» What this task involves: From the first line to the last, copy the listing below word for word.

*** Dataset records ***

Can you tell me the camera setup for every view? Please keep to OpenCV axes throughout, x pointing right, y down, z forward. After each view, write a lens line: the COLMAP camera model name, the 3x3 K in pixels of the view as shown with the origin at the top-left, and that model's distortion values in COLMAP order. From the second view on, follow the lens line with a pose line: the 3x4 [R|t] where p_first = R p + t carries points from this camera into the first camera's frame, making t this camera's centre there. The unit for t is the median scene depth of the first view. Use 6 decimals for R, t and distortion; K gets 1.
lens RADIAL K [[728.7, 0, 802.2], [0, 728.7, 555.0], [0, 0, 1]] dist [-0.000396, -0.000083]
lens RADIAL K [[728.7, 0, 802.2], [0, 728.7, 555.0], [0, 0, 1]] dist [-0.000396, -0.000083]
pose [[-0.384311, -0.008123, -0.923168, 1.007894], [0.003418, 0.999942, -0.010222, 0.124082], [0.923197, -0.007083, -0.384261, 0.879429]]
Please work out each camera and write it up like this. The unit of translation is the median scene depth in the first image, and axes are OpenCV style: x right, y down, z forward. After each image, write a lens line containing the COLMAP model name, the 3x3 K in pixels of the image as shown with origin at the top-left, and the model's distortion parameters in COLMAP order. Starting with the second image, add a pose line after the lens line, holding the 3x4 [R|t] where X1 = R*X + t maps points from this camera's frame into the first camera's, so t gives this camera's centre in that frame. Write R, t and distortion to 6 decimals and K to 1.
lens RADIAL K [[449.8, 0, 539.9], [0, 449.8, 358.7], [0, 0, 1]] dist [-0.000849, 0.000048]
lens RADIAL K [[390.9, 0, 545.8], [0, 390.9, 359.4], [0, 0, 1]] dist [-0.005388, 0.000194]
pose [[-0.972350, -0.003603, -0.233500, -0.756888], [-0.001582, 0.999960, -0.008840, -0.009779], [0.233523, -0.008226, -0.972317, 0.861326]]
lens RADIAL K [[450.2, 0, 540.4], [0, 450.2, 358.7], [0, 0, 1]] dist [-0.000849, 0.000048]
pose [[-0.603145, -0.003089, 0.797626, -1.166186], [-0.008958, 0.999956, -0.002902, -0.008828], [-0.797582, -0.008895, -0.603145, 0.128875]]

*** End of Dataset records ***

» Written response:
Can you tell me the camera setup for every view? Please keep to OpenCV axes throughout, x pointing right, y down, z forward. After each view, write a lens line: the COLMAP camera model name, the 3x3 K in pixels of the view as shown with the origin at the top-left, and that model's distortion values in COLMAP order. From the second view on, follow the lens line with a pose line: the 3x4 [R|t] where p_first = R p + t carries points from this camera into the first camera's frame, making t this camera's centre there. The unit for t is the median scene depth of the first view. Use 6 decimals for R, t and distortion; K gets 1.
lens RADIAL K [[728.7, 0, 802.2], [0, 728.7, 555.0], [0, 0, 1]] dist [-0.000396, -0.000083]
lens RADIAL K [[728.7, 0, 802.2], [0, 728.7, 555.0], [0, 0, 1]] dist [-0.000396, -0.000083]
pose [[-0.384311, -0.008123, -0.923168, 1.007894], [0.003418, 0.999942, -0.010222, 0.124082], [0.923197, -0.007083, -0.384261, 0.879429]]
Please work out each camera and write it up like this. The unit of translation is the median scene depth in the first image, and axes are OpenCV style: x right, y down, z forward. After each image, write a lens line containing the COLMAP model name, the 3x3 K in pixels of the image as shown with origin at the top-left, and the model's distortion parameters in COLMAP order. Starting with the second image, add a pose line after the lens line, holding the 3x4 [R|t] where X1 = R*X + t maps points from this camera's frame into the first camera's, so t gives this camera's centre in that frame. Write R, t and distortion to 6 decimals and K to 1.
lens RADIAL K [[449.8, 0, 539.9], [0, 449.8, 358.7], [0, 0, 1]] dist [-0.000849, 0.000048]
lens RADIAL K [[390.9, 0, 545.8], [0, 390.9, 359.4], [0, 0, 1]] dist [-0.005388, 0.000194]
pose [[-0.972350, -0.003603, -0.233500, -0.756888], [-0.001582, 0.999960, -0.008840, -0.009779], [0.233523, -0.008226, -0.972317, 0.861326]]
lens RADIAL K [[450.2, 0, 540.4], [0, 450.2, 358.7], [0, 0, 1]] dist [-0.000849, 0.000048]
pose [[-0.603145, -0.003089, 0.797626, -1.166186], [-0.008958, 0.999956, -0.002902, -0.008828], [-0.797582, -0.008895, -0.603145, 0.128875]]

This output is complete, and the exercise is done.